Medical loss ratio (MLR).

CMS has amended the regulations mandated by section 1331(b)(e) of the ACA to reduce the burden associated with the Quality Improvement Activity reporting requirements, modified the information a state must provide to justify a request to adjust the 80 percent MLR standard in the individual market, and amended provisions to provide more flexibility to states by permitting request for adjustments under certain circumstances.

Small Business Health Options Program (SHOP).
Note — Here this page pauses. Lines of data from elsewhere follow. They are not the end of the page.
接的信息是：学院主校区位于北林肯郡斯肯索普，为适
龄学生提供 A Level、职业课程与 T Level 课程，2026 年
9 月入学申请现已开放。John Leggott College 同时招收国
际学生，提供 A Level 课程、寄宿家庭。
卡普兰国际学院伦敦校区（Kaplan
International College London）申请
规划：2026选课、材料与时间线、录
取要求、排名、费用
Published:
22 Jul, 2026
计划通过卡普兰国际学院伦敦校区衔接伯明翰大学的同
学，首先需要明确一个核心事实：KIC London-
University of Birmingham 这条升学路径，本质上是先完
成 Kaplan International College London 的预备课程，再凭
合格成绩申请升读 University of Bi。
CMS has streamlined the SHOP enrollment process in the SHOP exchanges (see ACA section 1321) using the federal platform for employers to use an issuer-based enrollment approach, allowing SHOPs to eliminate the online enrollment process and employers to enroll directly with an exchange-registered agent, broker, or issuer. SHOP exchanges are no longer required to provide employee eligibility, premium aggregation, and online enrollment functionality and for plan years beginning on or after January 1, 2018.

Rate review.

The final rule (1) exempts student health insurance coverage from the federal rate review process; (2) increases the default threshold for rate increases subject to review to 15 percent from 10 percent; (3) permits states with Effective Rate Review Programs to have different submission deadlines for issuers that only offer non-QHPs; and (4) reduces the advanced notification that states must give CMS about the posting of rate increases from 30 days to 5 business days if the state will be posting prior to the date specified by CMS.

Related documents.

CMS also issued a Final Annual Issuer Letter to provide operational and technical guidance to issuers that want to offer QHPs in FFEs for plan years beginning in 2019; new guidance expanding hardship exemptions; and a bulletin extending the transition period of the ACA’s compliant coverage in the individual and small group health insurance markets for until 2019.